Prescribed fire is used as an alternative to meadow mowing. It removes the layer of dead plant material, also known as duff, allowing sunlight and rain to reach the soil surface promoting the regeneration or establishment, particularly of native wildflowers. While mowing is useful to keep habitats open, over time diversity will decline if dead plant material is not removed.
This depends on site objectives, but most prescribed fires will be conducted prior to or after the growing season for native plants.
A prescribed fire is no longer planned for 2023.
Like all other weather parameters, a prescribed fire prescription lists appropriate conditions. At a minimum The Maryland Department of Natural Resources, Forest Service and Montgomery Parks will look for smoke to raise 200’ above the unit, however, the target is to have the smoke from the fire to raise at least 1500’.
Areas, where prescribed fire is being conducted, will be closed to the public.
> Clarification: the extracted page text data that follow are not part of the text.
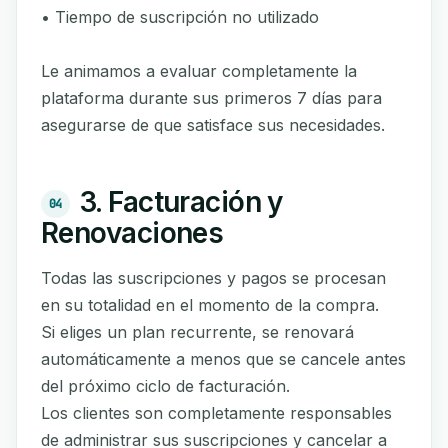
• Tiempo de suscripción no utilizado
Le animamos a evaluar completamente la
plataforma durante sus primeros 7 días para
asegurarse de que satisface sus necesidades.
3. Facturación y
04
Renovaciones
Todas las suscripciones y pagos se procesan
en su totalidad en el momento de la compra.
Si eliges un plan recurrente, se renovará
automáticamente a menos que se cancele antes
del próximo ciclo de facturación.
Los clientes son completamente responsables
de administrar sus suscripciones y cancelar a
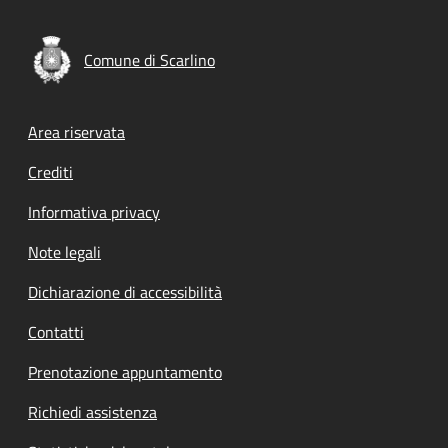
Comune di Scarlino
Footer menu
Area riservata
Crediti
Informativa privacy
Note legali
Dichiarazione di accessibilità
Contatti
Prenotazione appuntamento
Richiedi assistenza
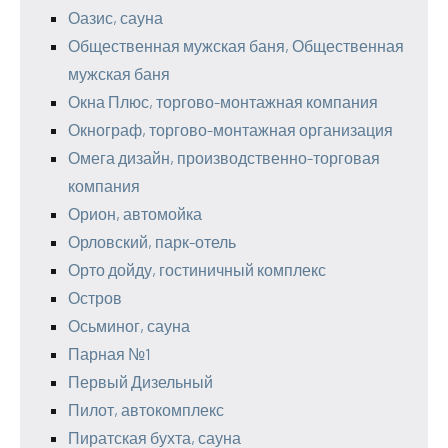
Оазис, сауна
Общественная мужская баня, Общественная
мужская баня
Окна Плюс, торгово-монтажная компания
Окнограф, торгово-монтажная организация
Омега дизайн, производственно-торговая
компания
Орион, автомойка
Орловский, парк-отель
Орто дойду, гостиничный комплекс
Остров
Осьминог, сауна
Парная №1
Первый Дизельный
Пилот, автокомплекс
Пиратская бухта, сауна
Staff will be located at access points to inform visitors of closures if they did not see public postings.
If known sensitive wildlife has been observed on the site, we will search the site before conducting a prescribed fire. Currently, we anticipate conducting prescribed fires outside of the growing season. This means that most animals will be dormant and/ or not breeding thus impacts to be negligible and improved habitat should increase wildlife diversity over time.
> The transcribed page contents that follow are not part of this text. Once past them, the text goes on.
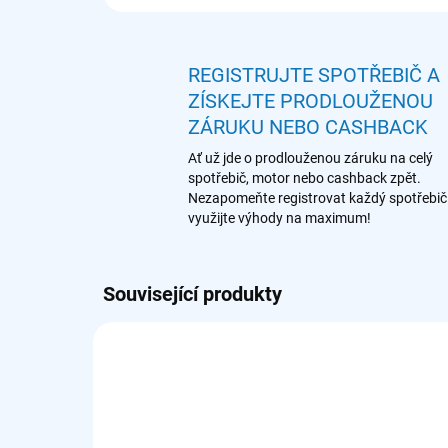
REGISTRUJTE SPOTŘEBIČ A
ZÍSKEJTE PRODLOUŽENOU
ZÁRUKU NEBO CASHBACK
Ať už jde o prodlouženou záruku na celý
spotřebič, motor nebo cashback zpět.
Nezapomeňte registrovat každý spotřebič
využijte výhody na maximum!
Související produkty
902 979 332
1) Prescribed fire plans are created dictating parameters (e.g. fuel characteristics, weather parameters, and containment parameters) for the safe execution of prescribed fires. If even one parameter is not met the prescribed fire will not be conducted. Prescribed fire plans are approved by the Maryland Department of Natural Resources and the local fire authority.
2) Prescribed fire staff is trained to national standards through the National Wildfire Coordinating Group. Adequate resources are on-site including fire engines and suppress teams to ensure containment.
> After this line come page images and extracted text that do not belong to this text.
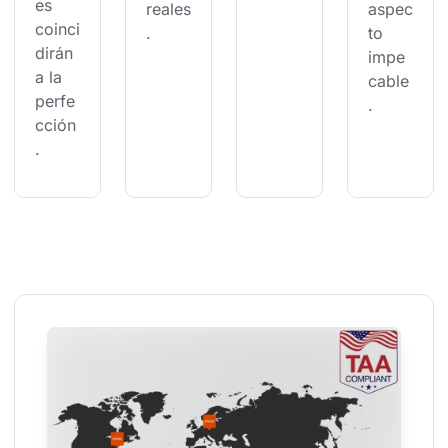
es 
reales
aspec
coinci
.
to 
dirán 
impe
a la 
cable
perfe
.
cción
.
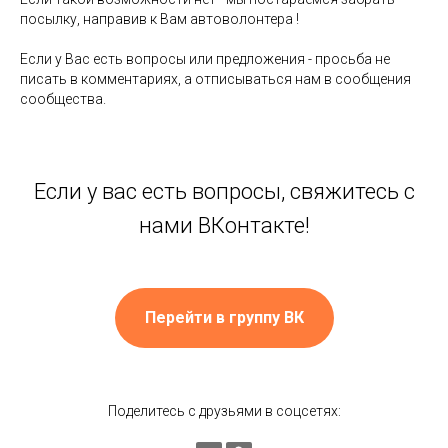
посылку, направив к Вам автоволонтера !
⠀
Если у Вас есть вопросы или предложения - просьба не
писать в комментариях, а отписываться нам в сообщения
сообщества.
Если у вас есть вопросы, свяжитесь с
нами ВКонтакте!
Перейти в группу ВК
Поделитесь с друзьями в соцсетях:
3) Burn breaks are constructed of non-combustible materials such as mineral soil or green grass and are of adequate size to ensure containment.
4) Prescribed fires are ignited at the furthest downwind fire break so that the fire is traveling into the wind low and slow, enhancing the size of the burn break, this is known as a backing fire.
5) When backing fire has made adequate progress and enough area has been burned to contain the fire, flank fires are ignited which run parallel to the prevailing wind direction.
6) Finally, after flank fires have made adequate progress, the head fire can be ignited, completing a ring around the site. The fire will self-extinguish when all three ignition types meet(opens in a new tab).
7) The site is considered secure when all smoldering debris has been completely extinguished and the site is what we call “cold.”
8) Firefighters will not leave the site until it is ensured that no fire residual remains.
9) The burn boss, or person in charge of the fire, will maintain an open line of communication with the local fire authority, reporting ignition and when the site is “cold.”